In einigen Fällen, in denen Transparenz Rechte-Verhandlungen beeinflussen könnte, wie beispielsweise bei teuren Sport-Rechten, mag das nachvollziehbar sein. Dass aber Thomas Bellut nicht sagen will, wieviel “Wetten dass..?” kostet oder eine der vielen Koch-Shows, mag nicht einleuchten. Als NDR-Intendant Lutz Marmor im Film auf die geheimnisumwitterten Kosten für die Talksendungen Günther Jauchs angesprochen wird, gluckst er nur und sagt: “Es ist ja auch so, dass eine Zahl öffentlich geworden ist, die hat keiner dementiert und das lasse ich so stehen.” Transparenz besteht für zwei der Top-Vertreter des öffentlich-rechtlichen Systems also darin, Gremien zu informieren (“Interne Transparenz”) oder inoffizielle Zahlen, die Medien durchgestochen wurden, nicht weiter zu dementieren. Marmor verspricht zwar reichlich vage, man könne überlegen, ob man da “noch mehr” machen könne. Nach großem Transparenz-Druck klingt das freilich nicht.

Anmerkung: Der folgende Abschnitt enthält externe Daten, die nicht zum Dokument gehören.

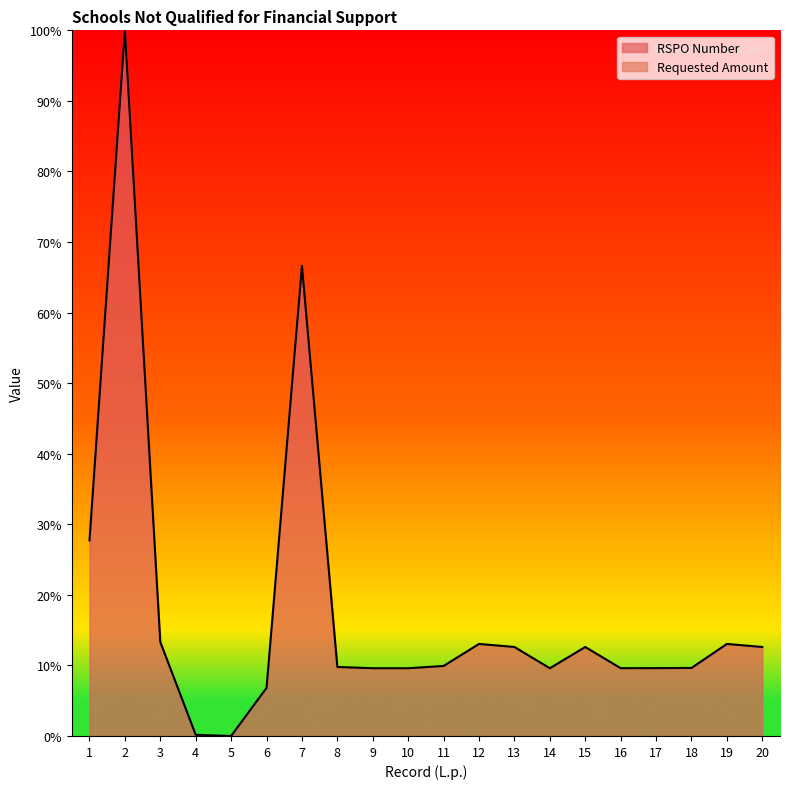

The value at 6 is 6.8. True or false?

True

Stark sind auch die Momente, in denen die Macher des Films vorführen, wie die Verlage (allen voran Axel Springer mit der Bild) Stimmung gegen die neue Abgabe und Angebote wie die Tagesschau-App machen, ansonsten aber bei Bambi- oder Goldene-Kamera-Verleihungen eifrig mit ARD und ZDF kuscheln. Bellut erkennt immerhin, dass die Übertragung solcher Verlags-Werbe-Galas für das ZDF ein “kritisches Gelände” geworden sind – und verweist elegant nebulös erneut auf die Gremien. Wenn die das genehmigen, dann wird das schon OK sein, so Belluts Haltung.

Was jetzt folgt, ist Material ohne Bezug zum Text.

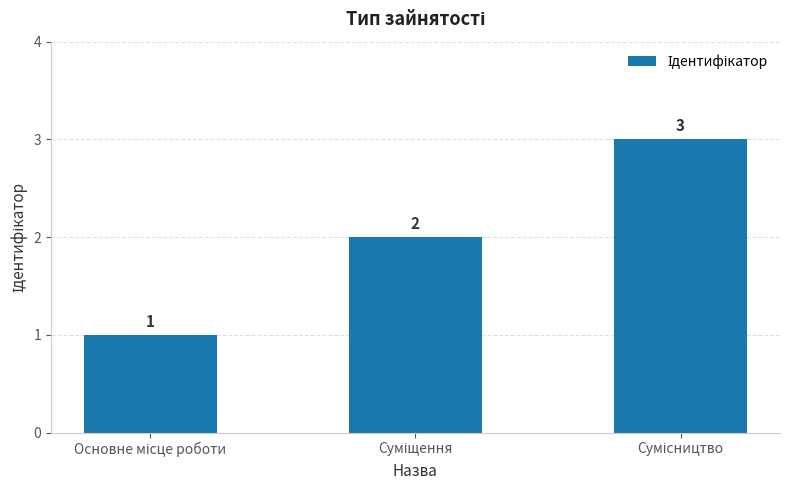

What is the value of the 2nd bar from the left?

2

Immerhin bei den Digitalsendern, da wittert der ZDF-Chef echtes Spar-Potenzial und kündigt Maßnahmen an. Mittlerweile wissen wir ja auch welche: ZDFkultur soll eingestellt werden. Jener kleine Digitalsender, dem Stefan Niggemeier in der NDR-Doku noch attestiert, den öffentlich-rechtlichen Auftrag exakt zu erfüllen. Gleiches gilt freilich auch für diese erfreulich kritische NDR-Doku “Über Gebühr”. Wer sich umfassend über die Diskussion zur Rolle von ARD und ZDF in unserer Medienlandschaft informieren möchte, sollte am heutigen Montag, 25. Februar, um 22 Uhr das NDR-Fernsehen einschalten. Im Netz kann man die Doku in voller Länge schon jetzt sehen.